FireIn terms of destruction and elements at play, fire is at work in California as water is at work in the South. The elements seem to be more active than ever. As you enter the last room of Dion’s installation, you have to bend your body down, as you enter the mind shaft for Fire. It reminded me of my childhood mythical story of my brother riding a roller coaster called Fire in the hole at the nearby Silver Dollar City in Branson, MO. It also reminded me of human’s inherent desire to dig, pillage, and bend the elements to our will. I have been on many mine tours that have glorified this process and our society’s need for more energy. My eyes gravitated to a nice print by an unknown artists of muscular iron workers peering into the fiery depths of labor, capitalism, and industrialization.
I was mesmerized being with objects with no labels and only the stories they told to each other.
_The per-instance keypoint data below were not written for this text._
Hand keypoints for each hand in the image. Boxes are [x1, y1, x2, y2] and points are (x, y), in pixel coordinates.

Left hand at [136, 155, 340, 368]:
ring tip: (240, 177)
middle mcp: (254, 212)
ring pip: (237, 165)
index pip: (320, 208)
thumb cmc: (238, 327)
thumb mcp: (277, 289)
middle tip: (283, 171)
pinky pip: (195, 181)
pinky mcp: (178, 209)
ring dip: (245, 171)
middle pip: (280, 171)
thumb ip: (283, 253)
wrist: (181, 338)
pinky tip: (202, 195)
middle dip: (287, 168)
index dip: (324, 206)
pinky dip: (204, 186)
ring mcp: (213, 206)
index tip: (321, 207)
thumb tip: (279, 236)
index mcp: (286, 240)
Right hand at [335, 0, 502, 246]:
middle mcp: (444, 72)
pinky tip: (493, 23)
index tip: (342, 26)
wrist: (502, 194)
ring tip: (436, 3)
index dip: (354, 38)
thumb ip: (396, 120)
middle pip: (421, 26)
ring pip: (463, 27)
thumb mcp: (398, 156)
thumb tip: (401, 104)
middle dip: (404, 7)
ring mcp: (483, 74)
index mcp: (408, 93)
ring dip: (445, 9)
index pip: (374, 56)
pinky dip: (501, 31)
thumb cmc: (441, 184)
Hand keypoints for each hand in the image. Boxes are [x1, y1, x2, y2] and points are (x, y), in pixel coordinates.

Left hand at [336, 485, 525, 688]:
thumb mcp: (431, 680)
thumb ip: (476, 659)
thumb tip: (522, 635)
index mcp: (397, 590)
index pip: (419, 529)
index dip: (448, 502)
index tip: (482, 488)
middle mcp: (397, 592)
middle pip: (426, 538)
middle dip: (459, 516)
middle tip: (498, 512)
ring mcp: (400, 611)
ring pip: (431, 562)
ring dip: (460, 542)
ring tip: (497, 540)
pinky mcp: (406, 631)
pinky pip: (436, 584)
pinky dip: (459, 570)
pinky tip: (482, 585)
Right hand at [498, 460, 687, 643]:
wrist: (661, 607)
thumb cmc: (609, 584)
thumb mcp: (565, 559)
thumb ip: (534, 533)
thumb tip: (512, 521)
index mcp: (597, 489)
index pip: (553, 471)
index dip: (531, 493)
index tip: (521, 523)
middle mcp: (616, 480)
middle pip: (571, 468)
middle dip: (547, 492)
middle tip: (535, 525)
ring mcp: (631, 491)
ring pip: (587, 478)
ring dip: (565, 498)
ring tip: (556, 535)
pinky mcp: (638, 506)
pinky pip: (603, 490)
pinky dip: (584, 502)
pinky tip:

Dion’s installations are a puzzle of the imagination for your mind to put together in whatever way you can muster. Sometimes frustrating, sometimes immensely pleasurable. Holding so much art history inside my mind, I could not help but try to create a narrative that made sense. I let go of that need quickly by the time I saw Hartley and Benton together, warring opposites, together. Can the stories and objects of art history heal our divides? Maybe. We first, have to be attracted to look and ask the questions of who and where and why. And I felt as if the artist was speaking to me directly through an elemental narrative that grounded me in this place. Surprisingly, this installation made me feel an emotion I had not felt in long time, I felt home.